The answer must be an exact copy of the lines from the one with "Document page, 1241x1754 pixels." through the final line below, with no pictures and nothing else.

**EXERCISE MATERIAL**

* * *

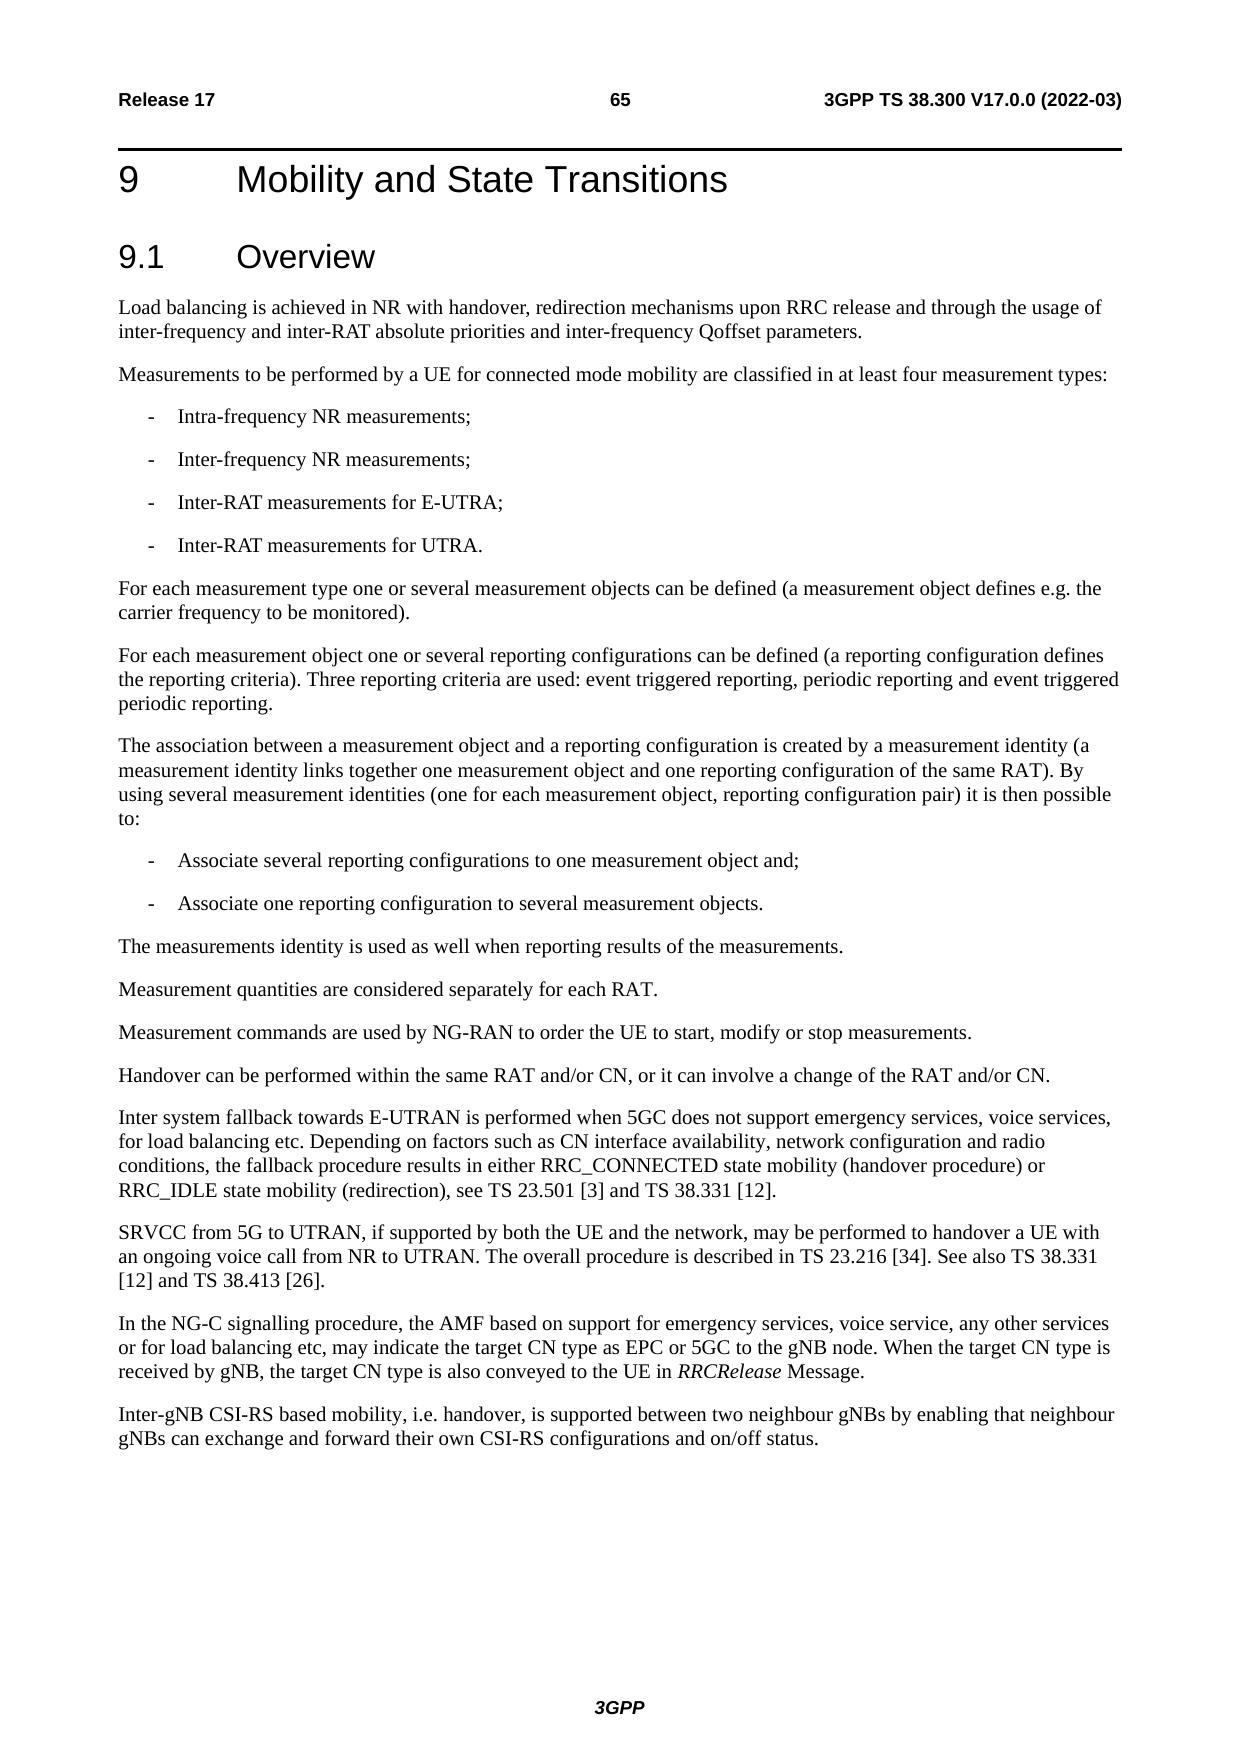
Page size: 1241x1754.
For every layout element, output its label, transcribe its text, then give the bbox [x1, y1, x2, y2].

text - Associate one reporting configuration to several measurement objects. [148, 891, 1122, 915]
text - Inter-RAT measurements for E-UTRA; [148, 490, 1122, 514]
text The association between a measurement object and a reporting configuration is created by a measurement identity (a measurement identity links together one measurement object and one reporting configuration of the same RAT). By using several measurement identities (one for each measurement object, reporting configuration pair) it is then possible to: [118, 733, 1122, 830]
text - Intra-frequency NR measurements; [148, 404, 1122, 428]
text - Associate several reporting configurations to one measurement object and; [148, 848, 1122, 872]
text Measurement commands are used by NG-RAN to order the UE to start, modify or stop measurements. [118, 1020, 1122, 1044]
text Inter-gNB CSI-RS based mobility, i.e. handover, is supported between two neighbour gNBs by enabling that neighbour gNBs can exchange and forward their own CSI-RS configurations and on/off status. [118, 1402, 1122, 1450]
text SRVCC from 5G to UTRAN, if supported by both the UE and the network, may be performed to handover a UE with an ongoing voice call from NR to UTRAN. The overall procedure is described in TS 23.216 [34]. See also TS 38.331 [12] and TS 38.413 [26]. [118, 1220, 1122, 1292]
text In the NG-C signalling procedure, the AMF based on support for emergency services, voice service, any other services or for load balancing etc, may indicate the target CN type as EPC or 5GC to the gNB node. When the target CN type is received by gNB, the target CN type is also conveyed to the UE in RRCRelease Message. [118, 1311, 1122, 1383]
text - Inter-frequency NR measurements; [148, 447, 1122, 471]
subtitle 9.1 Overview [118, 237, 1122, 276]
text - Inter-RAT measurements for UTRA. [148, 533, 1122, 557]
text Handover can be performed within the same RAT and/or CN, or it can involve a change of the RAT and/or CN. [118, 1062, 1122, 1087]
subtitle 9 Mobility and State Transitions [118, 151, 1122, 200]
text For each measurement object one or several reporting configurations can be defined (a reporting configuration defines the reporting criteria). Three reporting criteria are used: event triggered reporting, periodic reporting and event triggered periodic reporting. [118, 642, 1122, 715]
text For each measurement type one or several measurement objects can be defined (a measurement object defines e.g. the carrier frequency to be monitored). [118, 576, 1122, 624]
text Measurement quantities are considered separately for each RAT. [118, 977, 1122, 1001]
text The measurements identity is used as well when reporting results of the measurements. [118, 934, 1122, 958]
text Measurements to be performed by a UE for connected mode mobility are classified in at least four measurement types: [118, 362, 1122, 386]
text Load balancing is achieved in NR with handover, redirection mechanisms upon RRC release and through the usage of inter-frequency and inter-RAT absolute priorities and inter-frequency Qoffset parameters. [118, 295, 1122, 343]
text Inter system fallback towards E-UTRAN is performed when 5GC does not support emergency services, voice services, for load balancing etc. Depending on factors such as CN interface availability, network configuration and radio conditions, the fallback procedure results in either RRC_CONNECTED state mobility (handover procedure) or RRC_IDLE state mobility (redirection), see TS 23.501 [3] and TS 38.331 [12]. [118, 1105, 1122, 1202]
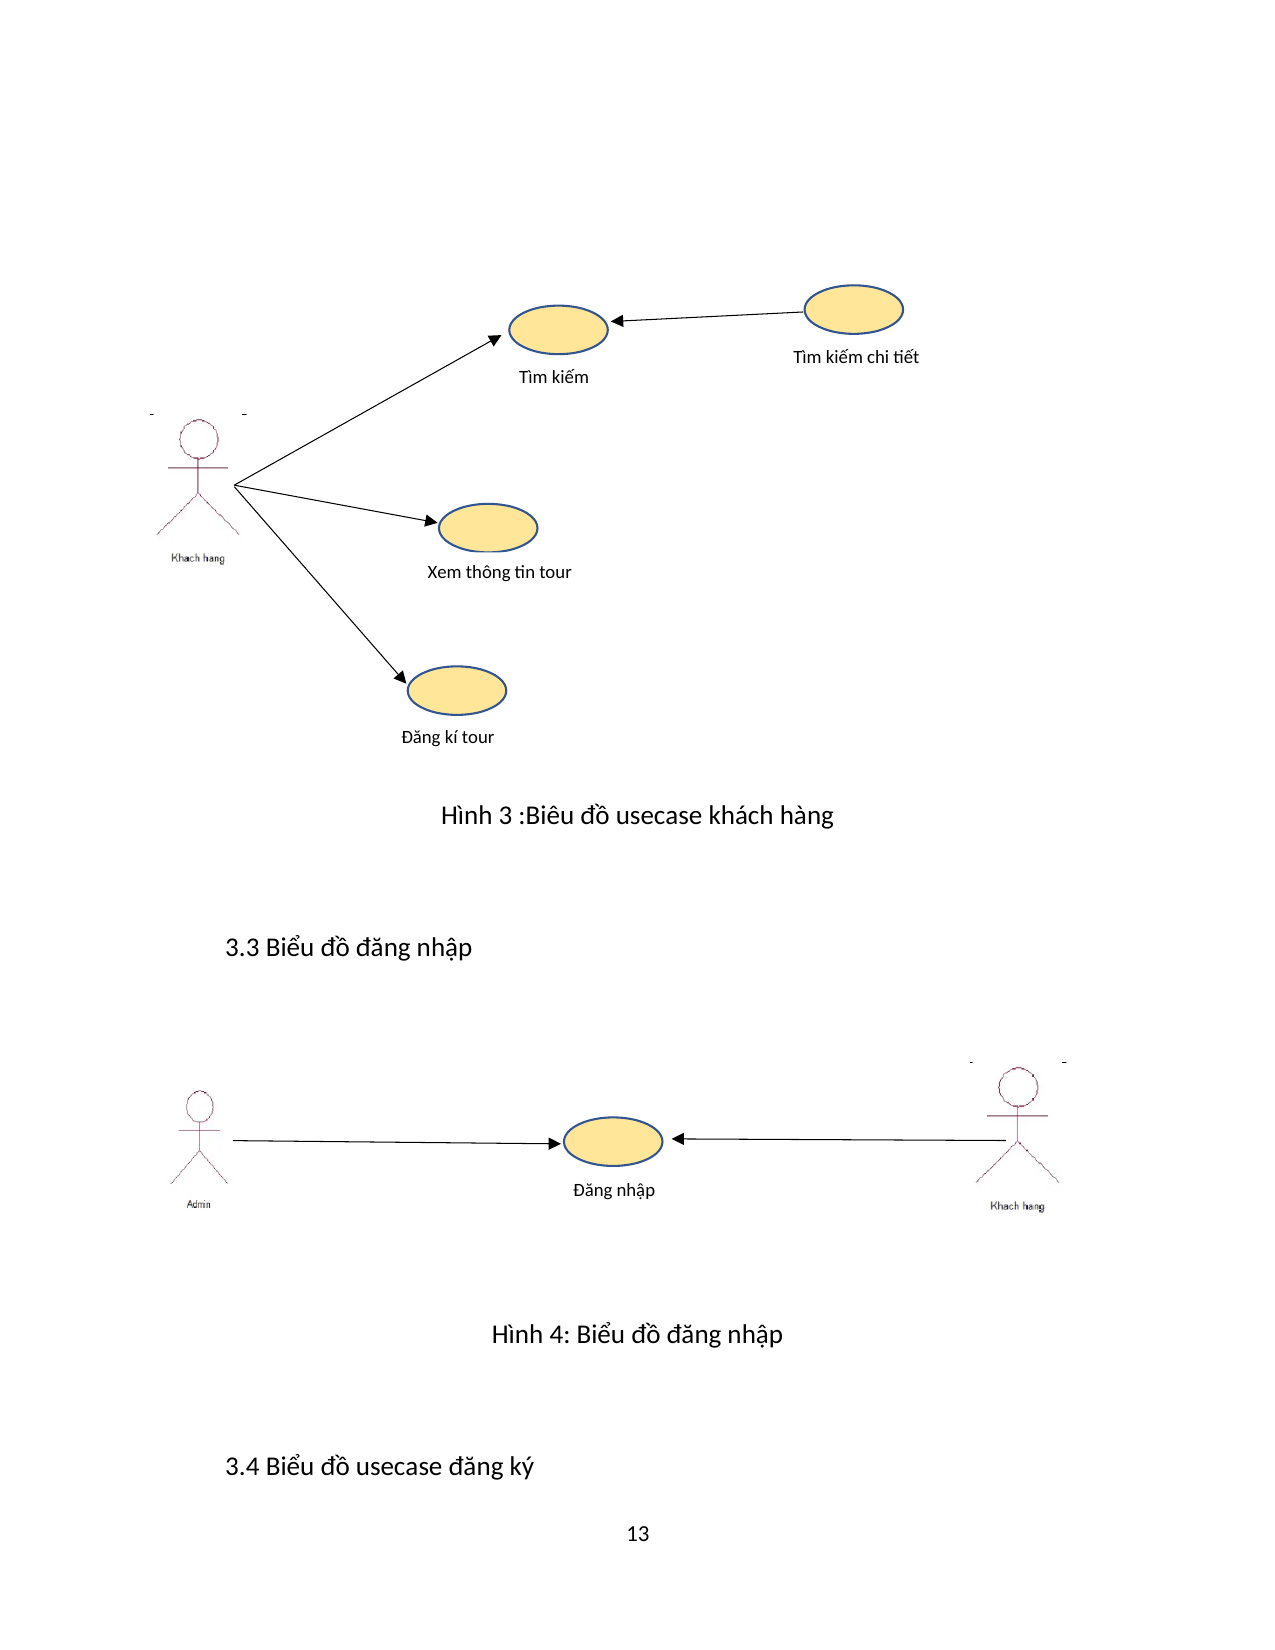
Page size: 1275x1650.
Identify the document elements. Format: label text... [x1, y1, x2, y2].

picture [237, 487, 247, 499]
picture [238, 480, 247, 486]
picture [150, 1062, 241, 1218]
text Hình 3 :Biêu đồ usecase khách hàng [150, 798, 1125, 831]
picture [970, 1062, 1067, 1218]
list Biểu đồ đăng nhập [225, 931, 1125, 964]
text Hình 4: Biểu đồ đăng nhập [150, 1317, 1125, 1350]
picture [150, 414, 247, 570]
list Biểu đồ usecase đăng ký [225, 1449, 1125, 1482]
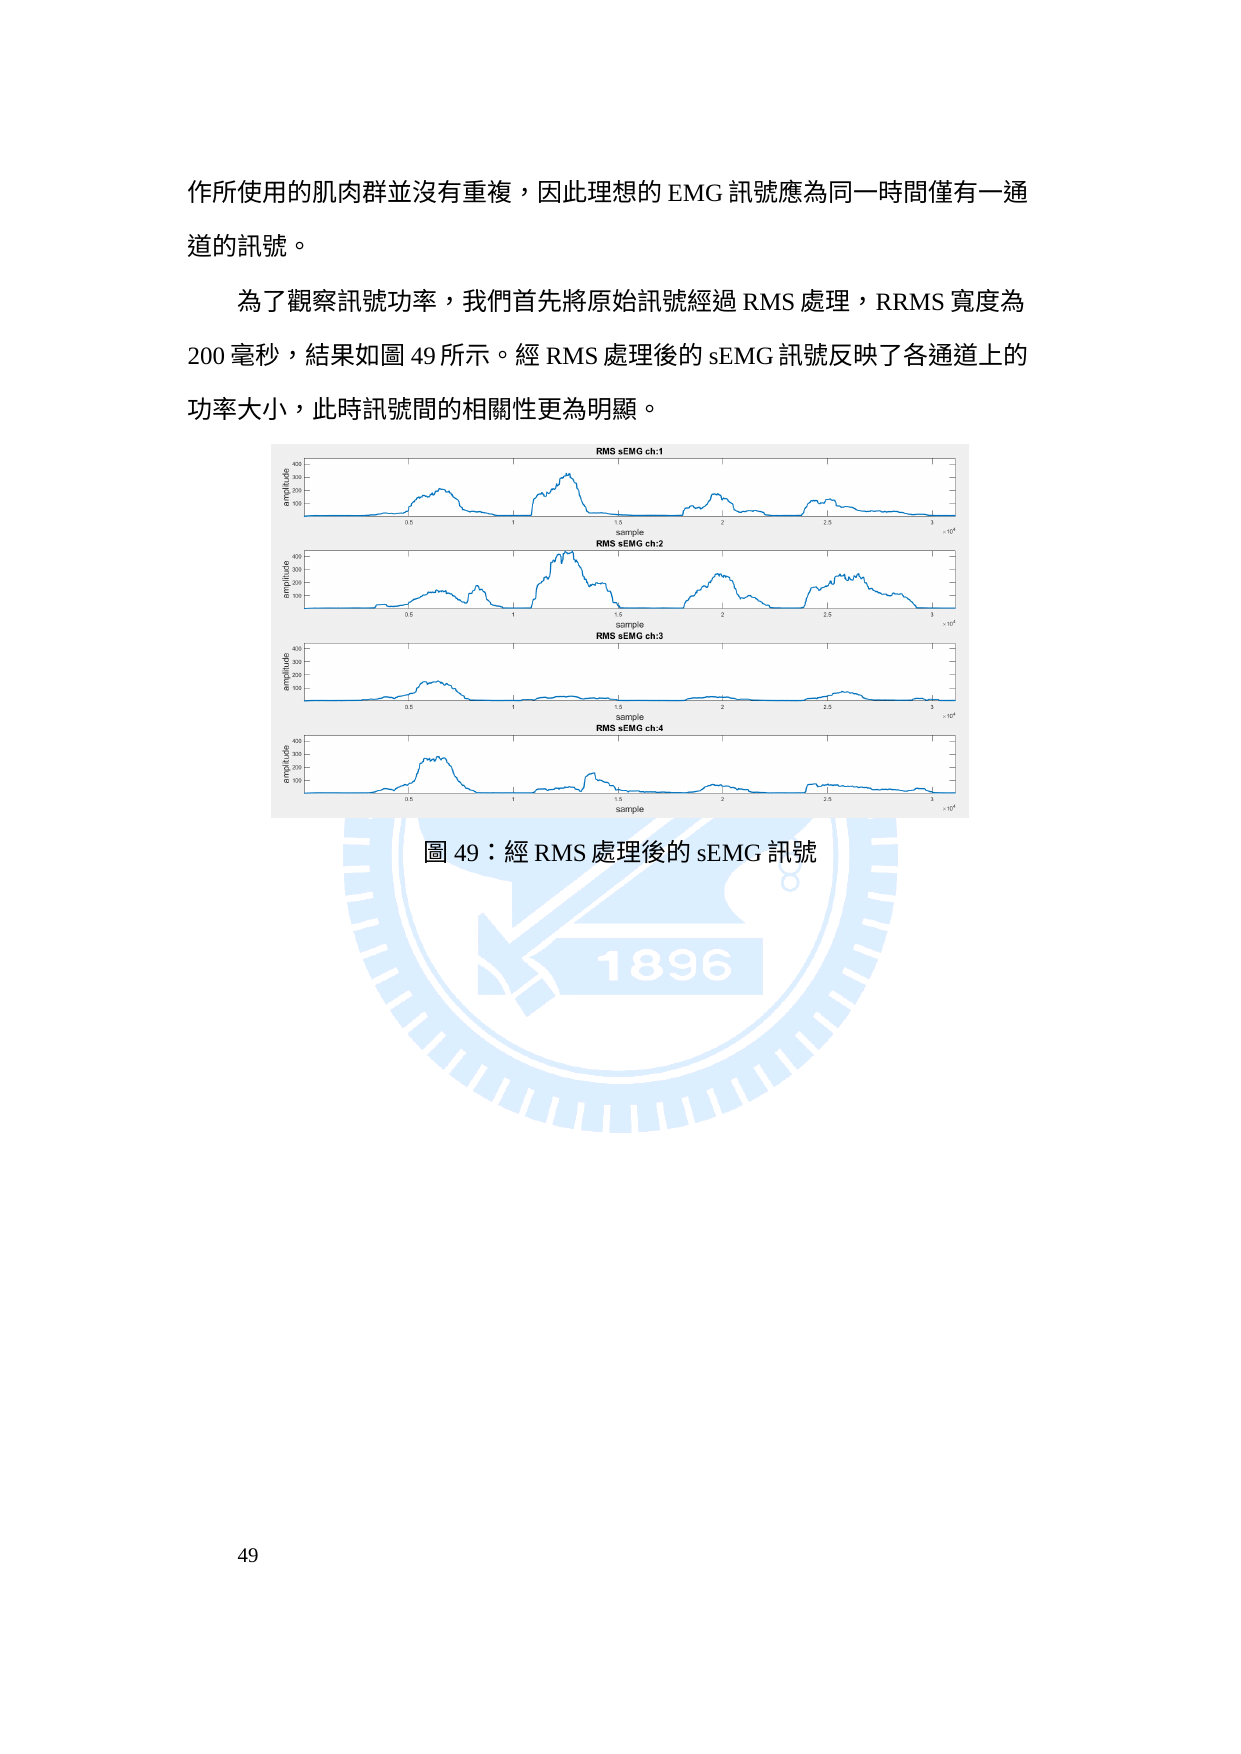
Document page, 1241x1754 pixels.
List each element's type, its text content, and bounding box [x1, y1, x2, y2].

picture [271, 444, 970, 818]
text 為了觀察訊號功率，我們首先將原始訊號經過RMS處理，RRMS寬度為200毫秒，結果如圖 49所示。經RMS處理後的sEMG訊號反映了各通道上的功率大小，此時訊號間的相關性更為明顯。 [187, 281, 1053, 426]
text 圖 49：經RMS處理後的sEMG訊號 [187, 832, 1053, 869]
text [187, 172, 1053, 263]
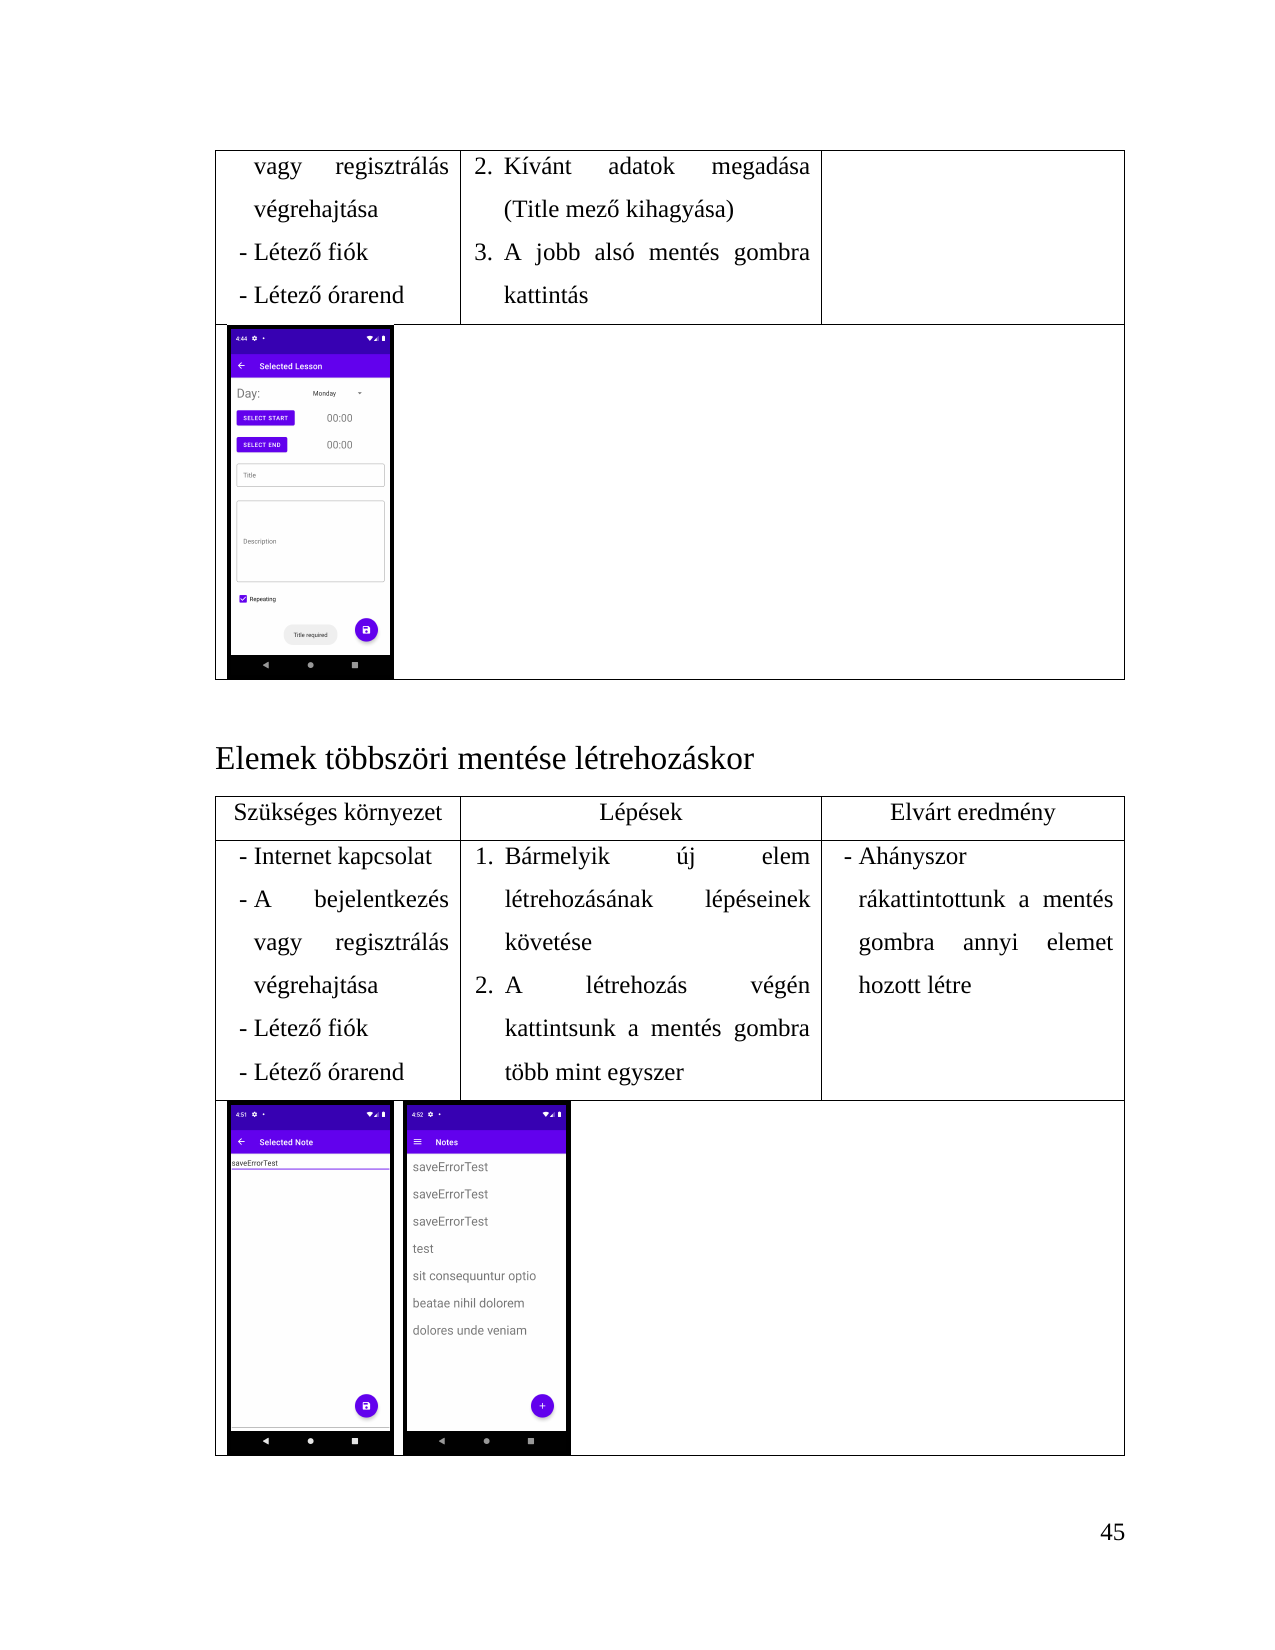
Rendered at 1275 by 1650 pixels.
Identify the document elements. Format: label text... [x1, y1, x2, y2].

* * *

**RESPONSE TO THIS EXERCISE**
Document page, 1241x1754 pixels.
List each element's type, its text content, and bounding box [x1, y1, x2, y2].

picture [271, 444, 970, 818]
text 為了觀察訊號功率，我們首先將原始訊號經過RMS處理，RRMS寬度為200毫秒，結果如圖 49所示。經RMS處理後的sEMG訊號反映了各通道上的功率大小，此時訊號間的相關性更為明顯。 [187, 281, 1053, 426]
text 圖 49：經RMS處理後的sEMG訊號 [187, 832, 1053, 869]
text [187, 172, 1053, 263]
Rendered at 1275 by 1650 pixels.
Identify the document elements. Format: label text... [x1, y1, x2, y2].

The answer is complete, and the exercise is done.